No legs training is a crime. You want to look like a potato with toothpicks for legs?

Try this routine instead:

Mon: Legs and shoulders
Wed: Chest and Bi;s
Fri: Back and Tri's
wkend cardio and abzzz

also make sure you jerk off at least 4x/wk or more. Keeps your tests levels elevated.

GICH!


----------



## PanterA (Apr 11, 2010)

Jerking off is very important. Not too long ago I was training everything twice a week, and I was doing;

chest shoulders traps
back and tris
bis and legs

I liked it but one thing to point out is I do minimal work for my shoulders because they respond way better than everything else. If your shoulders suck and need extra or even = attention, that day could realy suck...


----------



## FMJ (Apr 11, 2010)

CaptRichArund said:


> No legs training is a crime.


 
Agreed. Heavy squats are more important to a training routine than any other movement. Squats make every other part of your body grow due to the excessive GH released while doing them. Forget about dedicating an entire gym day to working arms or shoulders. These muscles are tiny in comparison to quads or lats. 
Big muscle groups + big compound moves = big muscle gains!


----------



## Built (Apr 11, 2010)

Oooh you're doing an isolation/bodypart split. 



Built said:


> If your training is mostly built around isolation movements, using a bodypart split (ab day, arm day, chest day...) and you mostly use machines, there isn't a supplement out there that will help you overcome your crappy training.
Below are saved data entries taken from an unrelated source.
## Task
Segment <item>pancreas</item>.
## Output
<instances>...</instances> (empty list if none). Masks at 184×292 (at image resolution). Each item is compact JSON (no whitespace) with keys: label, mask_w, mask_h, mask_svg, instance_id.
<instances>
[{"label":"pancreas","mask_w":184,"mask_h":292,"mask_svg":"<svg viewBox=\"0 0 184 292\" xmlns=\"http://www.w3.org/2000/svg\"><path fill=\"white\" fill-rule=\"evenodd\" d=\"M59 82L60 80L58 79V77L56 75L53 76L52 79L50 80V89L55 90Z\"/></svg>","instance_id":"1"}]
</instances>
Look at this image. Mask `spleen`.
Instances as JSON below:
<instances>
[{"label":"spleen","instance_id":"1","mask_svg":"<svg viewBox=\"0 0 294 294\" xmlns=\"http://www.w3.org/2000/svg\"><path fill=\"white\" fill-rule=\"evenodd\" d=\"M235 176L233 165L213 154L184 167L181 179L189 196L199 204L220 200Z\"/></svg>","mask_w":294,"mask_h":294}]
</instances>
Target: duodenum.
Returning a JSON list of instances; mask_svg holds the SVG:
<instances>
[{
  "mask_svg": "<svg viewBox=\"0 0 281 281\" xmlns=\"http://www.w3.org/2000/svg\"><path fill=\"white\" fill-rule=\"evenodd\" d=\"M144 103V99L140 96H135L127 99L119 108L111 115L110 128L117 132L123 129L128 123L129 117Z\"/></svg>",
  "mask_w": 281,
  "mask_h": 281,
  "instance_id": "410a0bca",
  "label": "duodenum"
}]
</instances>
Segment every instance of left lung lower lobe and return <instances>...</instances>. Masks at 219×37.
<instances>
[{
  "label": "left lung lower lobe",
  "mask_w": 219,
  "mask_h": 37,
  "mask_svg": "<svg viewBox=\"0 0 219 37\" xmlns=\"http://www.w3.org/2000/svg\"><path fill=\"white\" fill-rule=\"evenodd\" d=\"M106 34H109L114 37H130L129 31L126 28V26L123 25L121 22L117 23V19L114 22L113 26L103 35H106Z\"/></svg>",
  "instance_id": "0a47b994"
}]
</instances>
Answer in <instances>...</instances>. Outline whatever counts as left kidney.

Fix your workout. The one you're doing won't get you very far.


----------



## Robalo (Apr 12, 2010)

Stick to the essentials known to build mass: Squats, deadlifts, bench press...
With supplements go with some whey, casein, multivit, vit C.
Tune up your diet. You have 3 important points tha you must pay atention in order to grow: *DIET, TRAINNING, REST*

This will give you a good help


----------



## ectomorph141 (Apr 12, 2010)

dsc123 said:


> i dnt have a day tht i train my legs i normally just do a few machines on the day tht i do biceps and triceps


You need to work legs for sure but work them with another muscle group. Working legs is a MUST. Also as mentioned above, you need to change your workout routine.
What is your weight and bodytype?  Are you small and thin and want to bulk up or are you overweight and want to put on muscle and lose the fat??
This is what works for me.

Tues - Chest and Triceps
Wed - Biceps and Back
Friday - Shoulders and Legs

Make sure you are doing dips,  squats,  wide grip pull ups, pull ups, and deadlifts.   Those will help put on a lof of mass.    Hack squats also work very well if you dont have a spotter or a squat rack.


----------



## Built (Apr 12, 2010)

ectomorph141 said:


> You need to work legs for sure but work them with another muscle group. Working legs is a MUST. Also as mentioned above, you need to change your workout routine.
> What is your weight and bodytype?  Are you small and thin and want to bulk up or are you overweight and want to put on muscle and lose the fat??
> This is what works for me.
> 
> ...



Fixed.


----------



## ectomorph141 (Apr 12, 2010)

Built,
The close grip you corrected is that for more focus on the arms?   Does the close grip also work really well for the back?   I was always under the impression the wide grip is the best for working the back.  I want to make sure we are on the same page to avoid any confusion.  I know wide grip is much more difficult for most people, including myself. 
And yes eating enough is very important.  Its usually the first thing I suggest, I am surprised I forgot to add that.


----------



## dsc123 (Apr 12, 2010)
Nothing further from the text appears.